# TASK STATEMENT
Starting at the line in the listing that contains "(Thursday): end time?" and running through the end of the listing, can you rewrite those lines with "Friday" renamed to "Saturday" and nothing else changed? Leave the pictures out.

[start EXERCISE MATERIALS]

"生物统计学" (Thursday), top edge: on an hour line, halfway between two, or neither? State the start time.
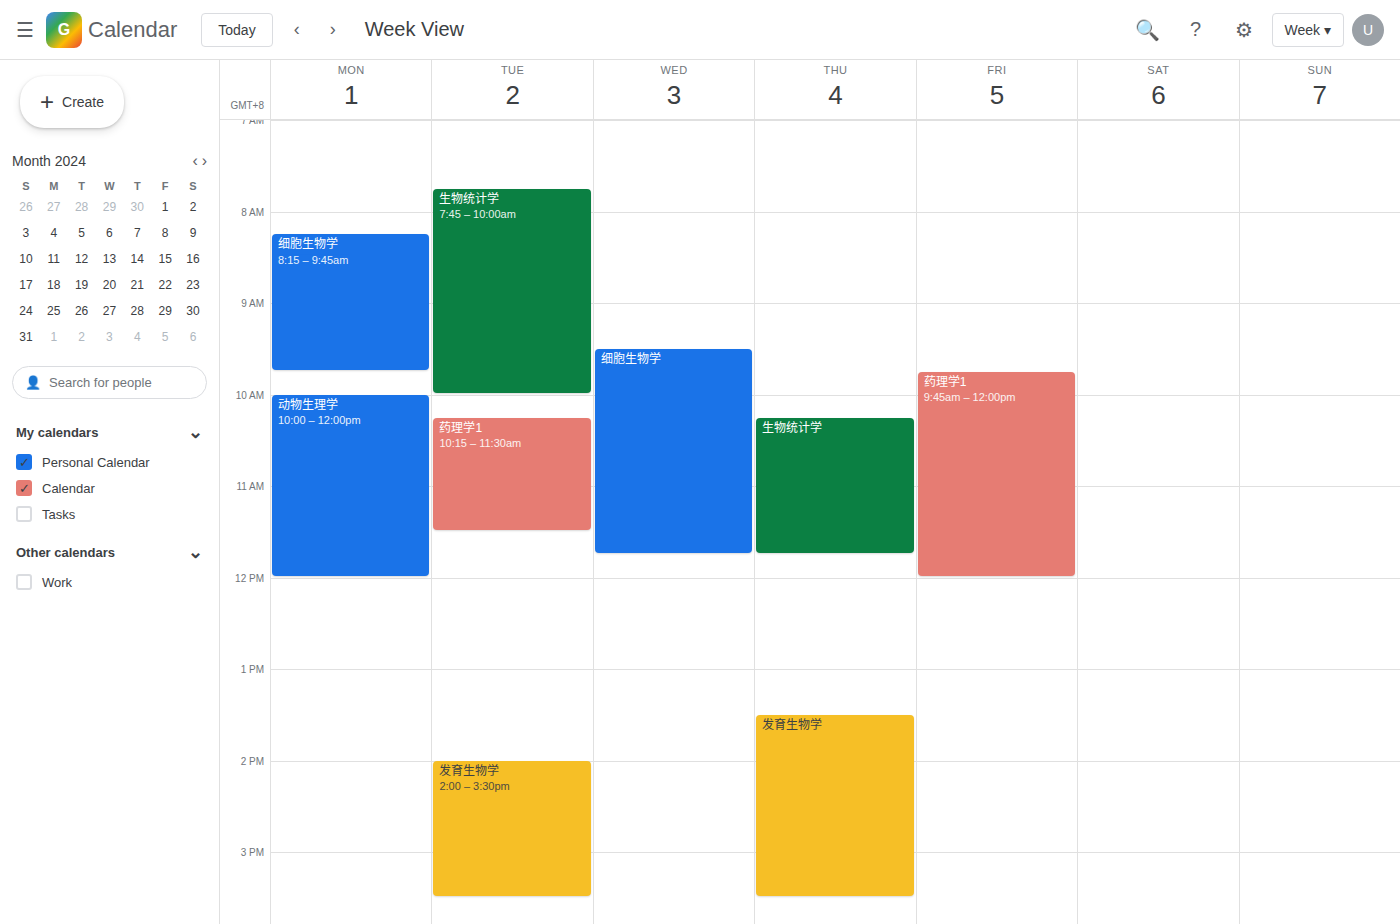
10:15 -- neither: a quarter of the way from the 10:00 line to the 11:00 line.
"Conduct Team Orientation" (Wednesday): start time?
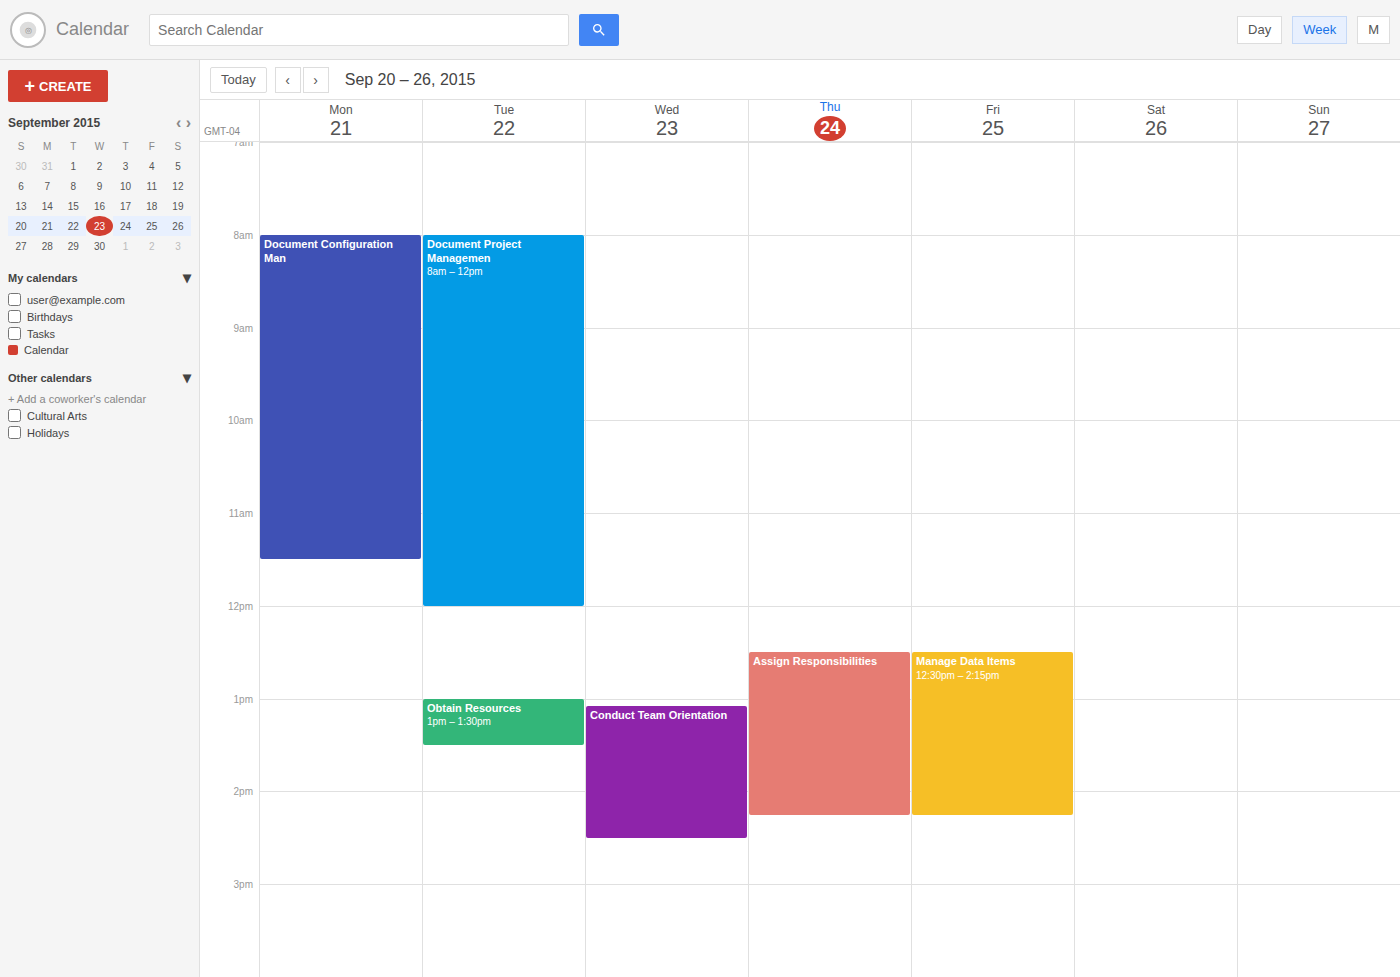
1:05 PM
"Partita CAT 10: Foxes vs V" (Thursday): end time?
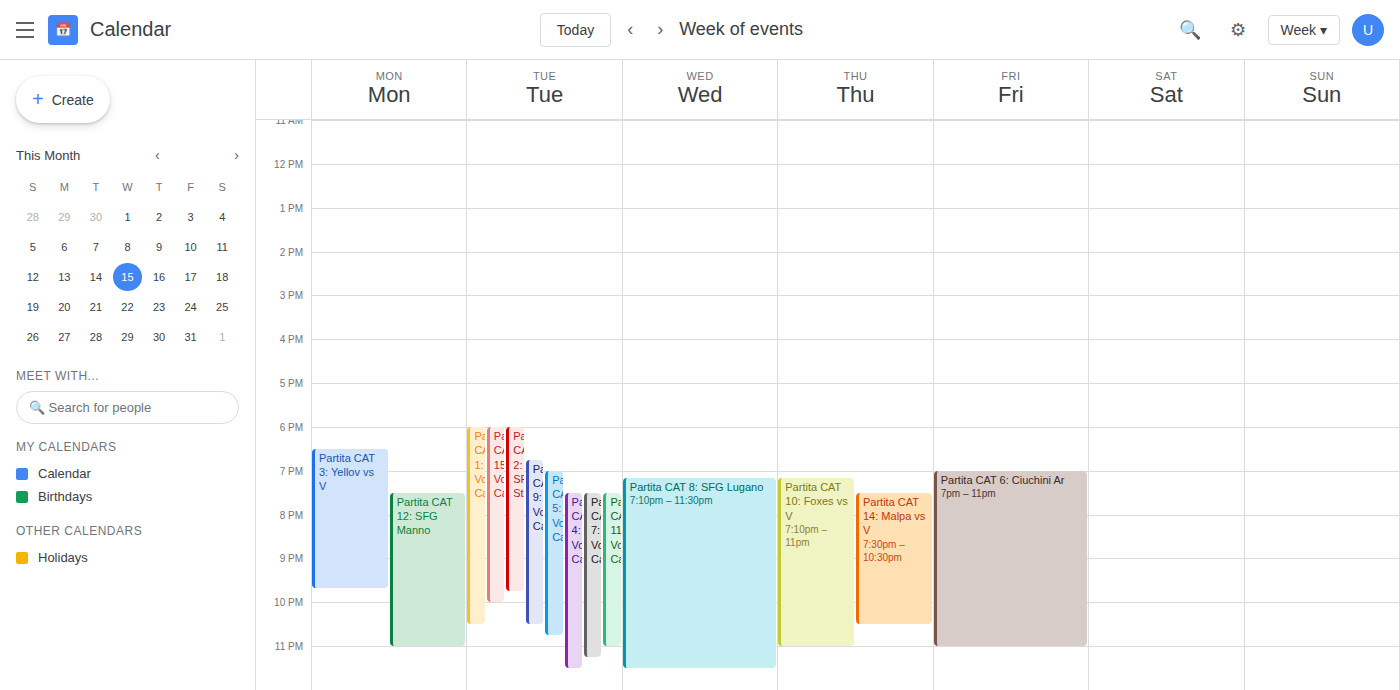
11:00 PM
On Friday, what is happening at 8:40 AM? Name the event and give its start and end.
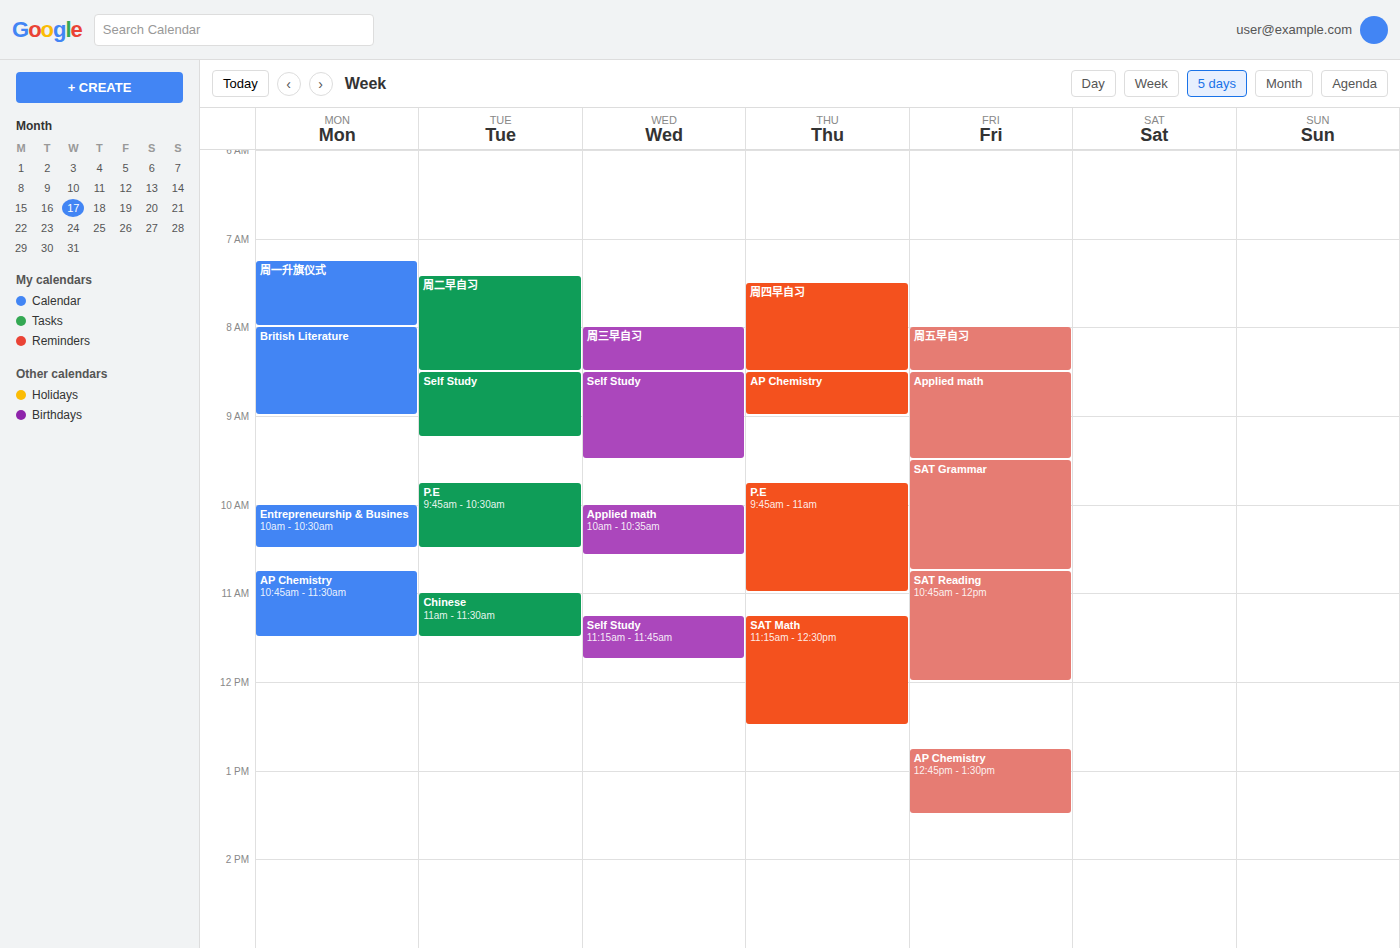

[end EXERCISE MATERIALS]

# THE ANSWER
"Partita CAT 10: Foxes vs V" (Thursday): end time?
11:00 PM
On Saturday, what is happening at 8:40 AM? Name the event and give its start and end.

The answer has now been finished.